The data is formatted into LLM inputs and outputs and then saved to the conversation history with :func:
voice_stream.langchain_save_memory_stepThis stream is then discarded using an
empty_sink
Finally, all the streams are awaited to run the pipeline.
1 audio_output_done = quart_websocket_sink(stream)
2
3 text_output, memory_stream = fork_step(text_output)
4 text_output = filter_step(text_output, lambda x: x != "")
5 text_output = log_step(text_output, "Events")
6 text_output_done = queue_sink(text_output, current_streams[id].outbound)
7
8 memory_stream = collect_dict_step(memory_stream)
9 # Ignore the case where there was an interruption before a full response
10 memory_stream = filter_step(memory_stream, lambda x: "output" in x)
11 memory_stream = map_step(
12 memory_stream,
13 lambda x: {
14 "input": {"query": x["query"]},
15 "output": {"output": x["output"]},
16 },
17 )
18 memory_stream = log_step(memory_stream, "Conversation Memory:")

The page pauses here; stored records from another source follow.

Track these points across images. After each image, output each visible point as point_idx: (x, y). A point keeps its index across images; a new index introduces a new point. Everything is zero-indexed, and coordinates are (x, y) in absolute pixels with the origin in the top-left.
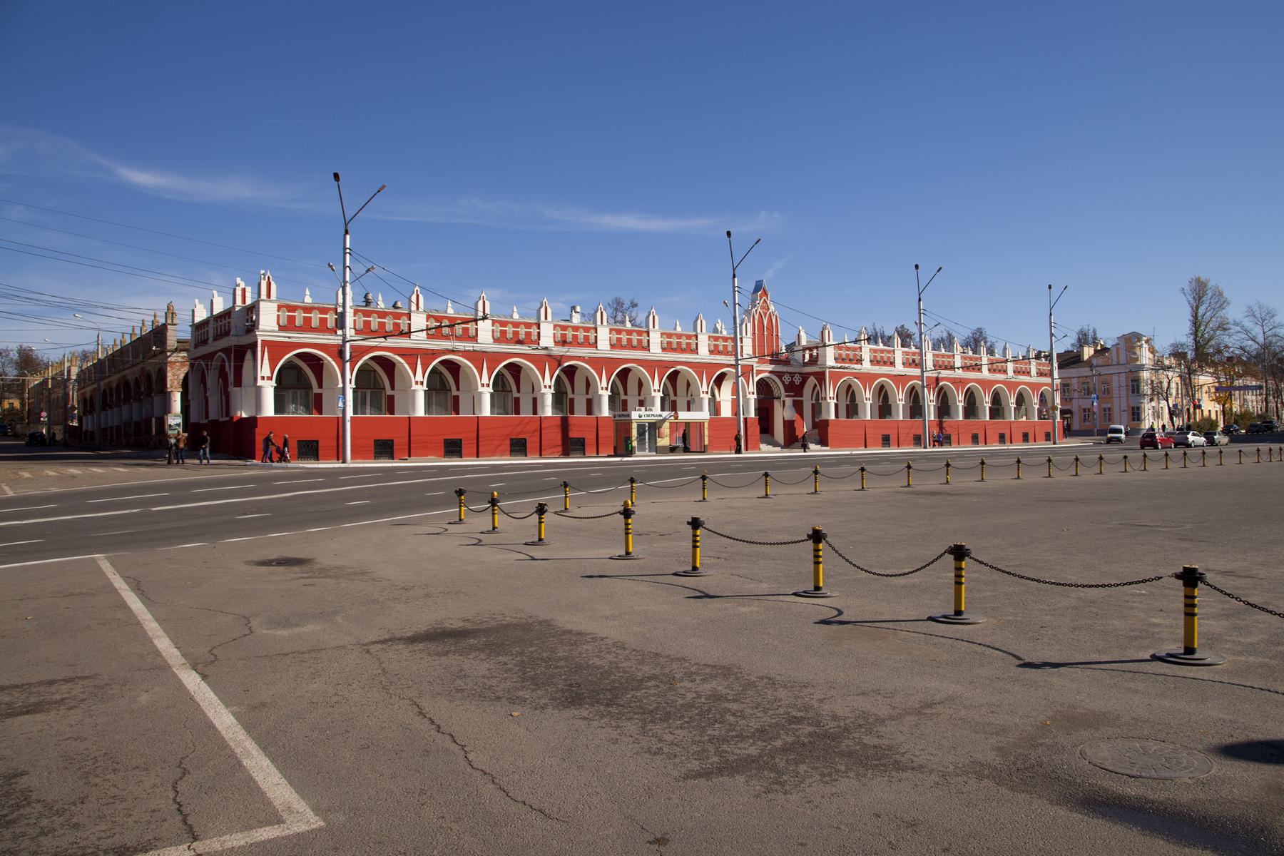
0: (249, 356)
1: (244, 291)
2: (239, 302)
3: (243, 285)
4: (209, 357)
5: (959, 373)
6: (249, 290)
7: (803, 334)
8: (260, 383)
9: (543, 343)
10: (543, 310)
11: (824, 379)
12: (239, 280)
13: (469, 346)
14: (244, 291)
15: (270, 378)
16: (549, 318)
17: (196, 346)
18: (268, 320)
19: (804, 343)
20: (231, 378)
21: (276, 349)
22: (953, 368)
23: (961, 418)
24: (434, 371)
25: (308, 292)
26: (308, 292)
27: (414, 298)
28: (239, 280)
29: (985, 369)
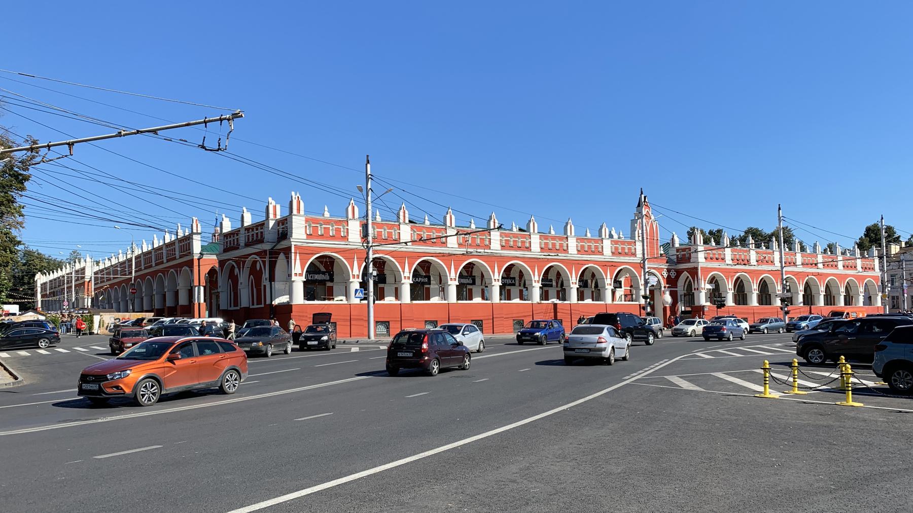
0: (282, 256)
1: (275, 207)
2: (271, 216)
3: (274, 203)
4: (240, 261)
5: (800, 269)
6: (278, 207)
7: (676, 238)
8: (294, 278)
9: (570, 251)
10: (531, 224)
11: (697, 273)
12: (270, 199)
13: (340, 245)
14: (275, 207)
15: (301, 275)
16: (302, 212)
17: (225, 251)
18: (299, 233)
19: (677, 245)
20: (266, 275)
21: (305, 252)
22: (795, 264)
23: (861, 304)
24: (415, 270)
25: (326, 209)
26: (326, 209)
27: (401, 214)
28: (270, 199)
29: (820, 266)
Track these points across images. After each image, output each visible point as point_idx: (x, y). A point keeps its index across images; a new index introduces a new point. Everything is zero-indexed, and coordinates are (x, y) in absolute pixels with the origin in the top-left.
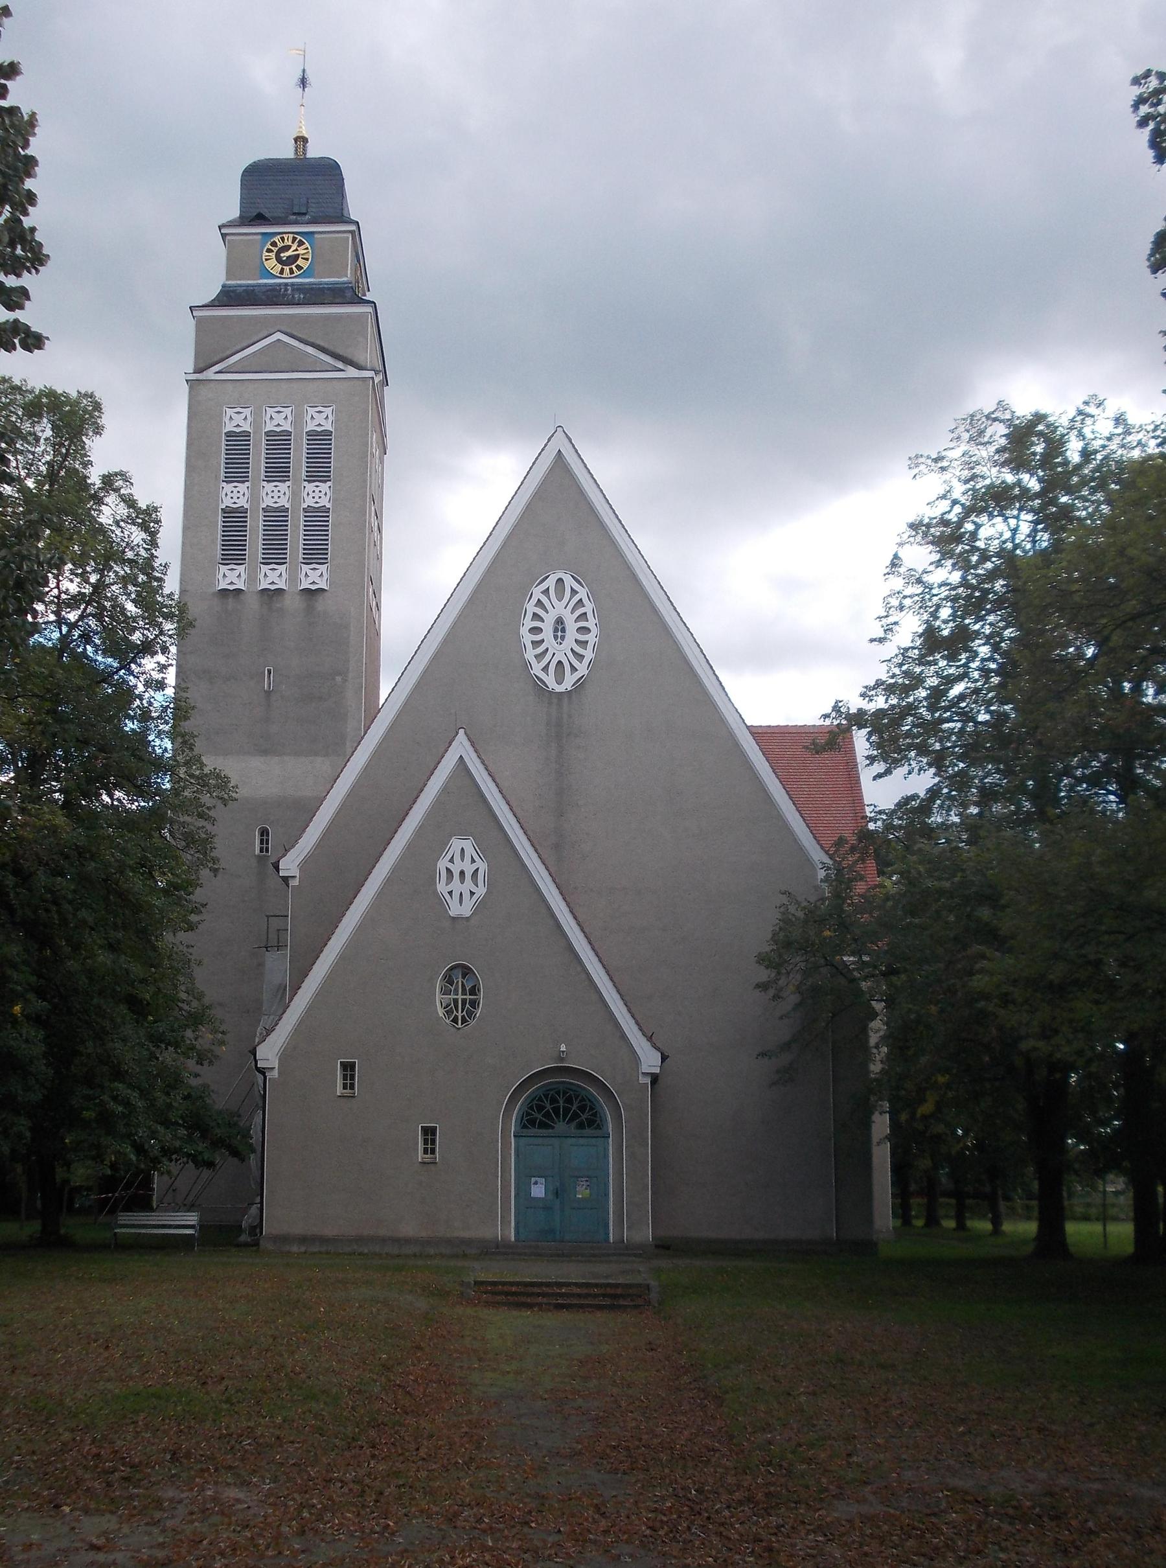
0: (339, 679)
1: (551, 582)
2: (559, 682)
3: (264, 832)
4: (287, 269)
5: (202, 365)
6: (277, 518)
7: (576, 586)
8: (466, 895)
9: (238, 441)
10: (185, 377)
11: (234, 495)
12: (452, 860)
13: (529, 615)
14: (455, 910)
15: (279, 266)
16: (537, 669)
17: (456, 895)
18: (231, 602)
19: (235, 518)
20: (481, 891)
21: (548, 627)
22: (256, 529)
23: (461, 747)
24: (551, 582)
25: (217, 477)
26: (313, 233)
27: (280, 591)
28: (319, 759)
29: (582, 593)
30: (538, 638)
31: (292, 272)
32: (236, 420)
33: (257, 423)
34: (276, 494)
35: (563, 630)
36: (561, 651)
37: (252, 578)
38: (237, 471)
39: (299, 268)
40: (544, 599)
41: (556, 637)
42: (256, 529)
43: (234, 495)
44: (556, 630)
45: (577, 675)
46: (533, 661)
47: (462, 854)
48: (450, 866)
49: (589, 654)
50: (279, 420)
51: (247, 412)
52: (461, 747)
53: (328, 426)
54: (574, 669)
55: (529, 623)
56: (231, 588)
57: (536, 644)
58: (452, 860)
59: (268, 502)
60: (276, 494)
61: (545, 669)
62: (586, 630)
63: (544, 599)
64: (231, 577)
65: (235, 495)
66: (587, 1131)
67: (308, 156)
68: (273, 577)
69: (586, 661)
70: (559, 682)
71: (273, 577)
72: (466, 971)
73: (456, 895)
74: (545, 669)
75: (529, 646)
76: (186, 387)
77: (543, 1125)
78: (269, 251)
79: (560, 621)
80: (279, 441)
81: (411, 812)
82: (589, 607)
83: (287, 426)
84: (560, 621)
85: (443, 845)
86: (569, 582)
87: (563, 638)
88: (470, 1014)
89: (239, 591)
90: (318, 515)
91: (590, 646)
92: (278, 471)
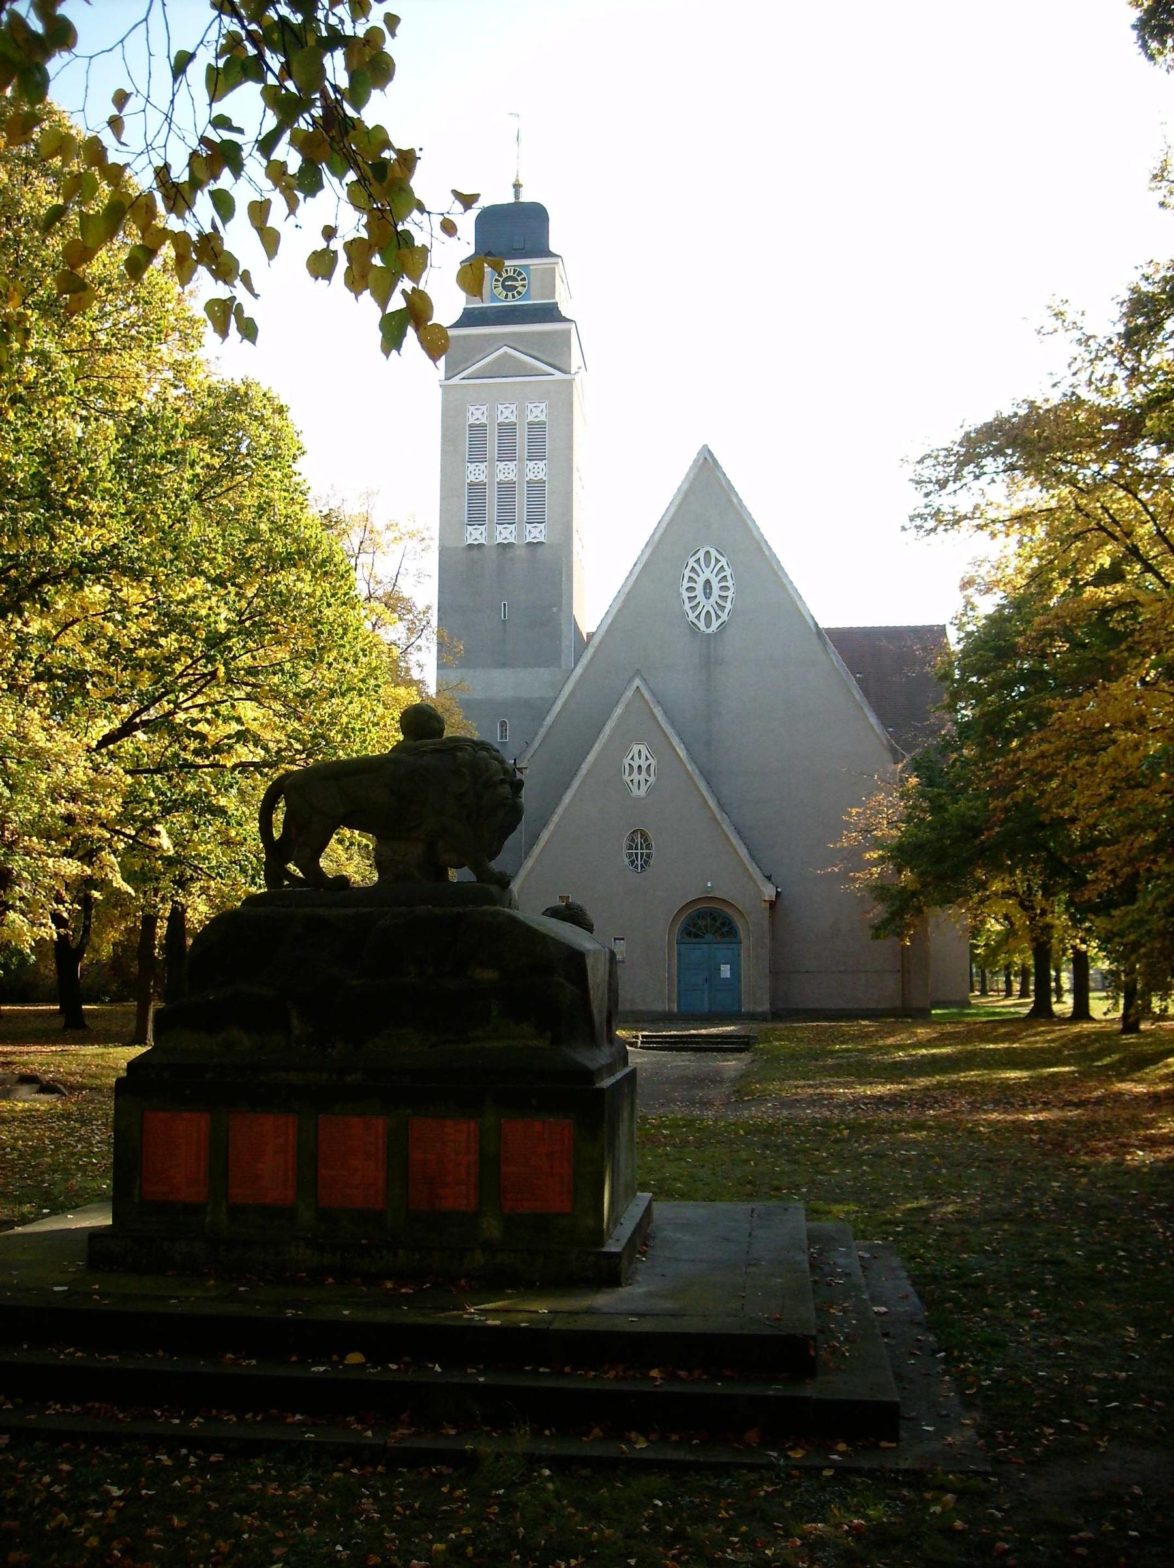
0: (555, 609)
1: (701, 554)
2: (708, 627)
3: (503, 724)
4: (510, 294)
5: (450, 375)
6: (507, 489)
7: (720, 557)
8: (643, 783)
9: (478, 430)
10: (438, 383)
11: (476, 473)
12: (632, 759)
13: (686, 579)
14: (636, 792)
15: (504, 293)
16: (692, 617)
17: (643, 757)
18: (475, 553)
19: (477, 489)
20: (652, 779)
21: (699, 586)
22: (492, 509)
23: (637, 682)
24: (701, 554)
25: (463, 460)
26: (528, 266)
27: (510, 545)
28: (543, 670)
29: (723, 561)
30: (693, 595)
31: (514, 296)
32: (477, 415)
33: (491, 417)
34: (506, 471)
35: (711, 588)
36: (708, 605)
37: (491, 536)
38: (477, 455)
39: (519, 293)
40: (696, 566)
41: (705, 593)
42: (492, 509)
43: (476, 473)
44: (705, 588)
45: (720, 621)
46: (690, 612)
47: (639, 754)
48: (631, 762)
49: (729, 606)
50: (507, 414)
51: (484, 408)
52: (637, 682)
53: (543, 418)
54: (718, 617)
55: (686, 584)
56: (476, 543)
57: (691, 599)
58: (632, 759)
59: (501, 477)
60: (506, 471)
61: (698, 617)
62: (726, 588)
63: (696, 566)
64: (476, 535)
65: (477, 472)
66: (727, 939)
67: (521, 200)
68: (505, 534)
69: (727, 611)
70: (708, 627)
71: (506, 533)
72: (644, 835)
73: (643, 757)
74: (698, 617)
75: (686, 601)
76: (440, 390)
77: (697, 936)
78: (497, 280)
79: (708, 582)
80: (507, 429)
81: (615, 594)
82: (728, 572)
83: (513, 419)
84: (708, 582)
85: (626, 749)
86: (702, 625)
87: (711, 594)
88: (646, 862)
89: (481, 545)
90: (536, 487)
91: (729, 600)
92: (507, 454)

19 memory_stream = langchain_save_memory_step(memory_stream, memory)
20 memory_done = empty_sink(memory_stream)
21
22 await wait_on_sinks(
23 audio_output_done, text_output_done, memory_done
24 )
25
Review#
Putting this altogether, when a user starts during an existing LLM output:
The speech recognizer detects that the speech has started.
There is a small delay where we confirm that there is not an immediate SpeechEnd event.
Once we’ve determine the SpeechStart was real, it cancels the current substream playing back the last response.
This cancel message immediately stops audio and text from being sent back to the client.
The conversation memory is updated with whatever text had been spoken out of the previous response, followed by ‘…’.
When the recognizer completes the speech recognition, it sends new text to the LLM and a new substream starts.